Oireachtas Joint and Select Committees

Wednesday, 25 January 2023

Joint Oireachtas Committee on Social Protection

General Scheme of the Automatic Enrolment Retirement Savings System Bill: Discussion (Resumed)

Photo of Marc Ó CathasaighMarc Ó Cathasaigh (Waterford, Green Party) | Oireachtas source

I will pose a few questions of my own. I thank IBEC for the opening presentation and the more in-depth submission, which I found very readable and comprehensible. The format used was very helpful to me.

I will touch on that last point regarding increasing labour market costs first. I have a degree of sympathy as there have been a lot of changes with regard to labour market costs. The new bank holiday this year is one IBEC did not list. I have a certain sympathy although, in my opinion, all of those interventions were merited and worthwhile. I know the witnesses are speaking about smaller employers who do not necessarily have an office of ten people dedicated to this type of paperwork and I take the point that this will involve a lot of heavy lifting for them. Phasing the contributions in over a period of time and going from 1.5% to 3%, 4.5% and then 6% over the course of a decade does give the necessary lead-in time and breathing space for all of us to assess the impact it is having on employers with regard to their labour market costs. That is built in but I hear the request for employers to be given enough line of sight. We have heard that from a number of sources.

I will touch on that threshold of €80,000. It is interesting and this touches on what Deputy Ó Cuív was talking about. The top-up effectively amounts to tax relief of 25%. The witnesses have said that using a top-up rather than tax relief complicates or confuses matters. The committee has heard evidence that people understand the top-up better and that we are more likely to get buy-in in this way. The saving scheme that was there a couple of decades ago is a real case in point in that regard. People really understood the top-up. I believe they understand it a lot better than they understand tax relief.

On the point that the threshold of €80,000 is too high, do we have an idea of the expected penetration of auto-enrolment? When a couple earns above €49,000, they will pay tax at the 40% rate. If paying tax at that rate, you are 15% better off if you step out of auto-enrolment and into a contributory model. When it is said that we should lower that threshold, I wonder how many people we would actually be taking out of the net because I believe people will migrate fairly quickly once they are earning above a certain level of income. They will migrate to an occupational pension or something similar that will offer them better terms and conditions. Will the witnesses comment on that?

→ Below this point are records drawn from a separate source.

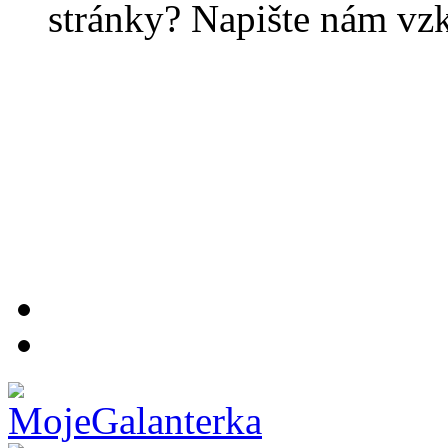
stránky? Napište nám vz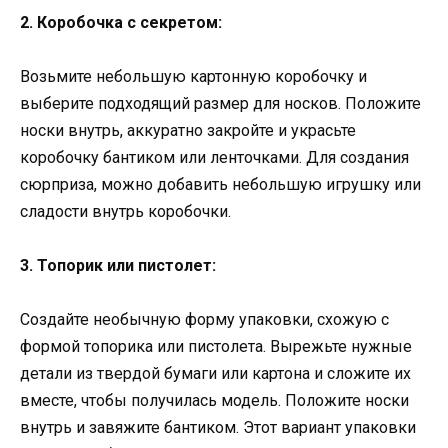
2. Коробочка с секретом:
Возьмите небольшую картонную коробочку и
выберите подходящий размер для носков. Положите
носки внутрь, аккуратно закройте и украсьте
коробочку бантиком или ленточками. Для создания
сюрприза, можно добавить небольшую игрушку или
сладости внутрь коробочки.
3. Топорик или пистолет:
Создайте необычную форму упаковки, схожую с
формой топорика или пистолета. Вырежьте нужные
детали из твердой бумаги или картона и сложите их
вместе, чтобы получилась модель. Положите носки
внутрь и завяжите бантиком. Этот вариант упаковки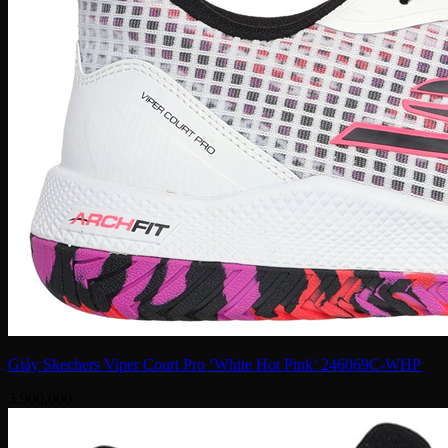
Giày Skechers Viper Court Pro ‘White Hot Pink’ 246069C-WHP
3,900,000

There has been a lot of repetition in different submissions. The point about Revenue is interesting. In a couple of the submissions, we have seen that question of whether we should have a CPA or whether it would be better for Revenue to step in. This committee would do well to investigate the implications of that in more detail. Something I have not seen in any of the other submissions is the communication and information piece outlined in the longer IBEC submission. It says that, given that employers and trade unions have a specific interest in auto-enrolment, it is important that they have an explicit role in the system. It suggests that the Labour Employer Economic Forum, LEEF, is the appropriate forum for that. I want to give the witnesses a chance to expand on that because I have not seen it suggested elsewhere.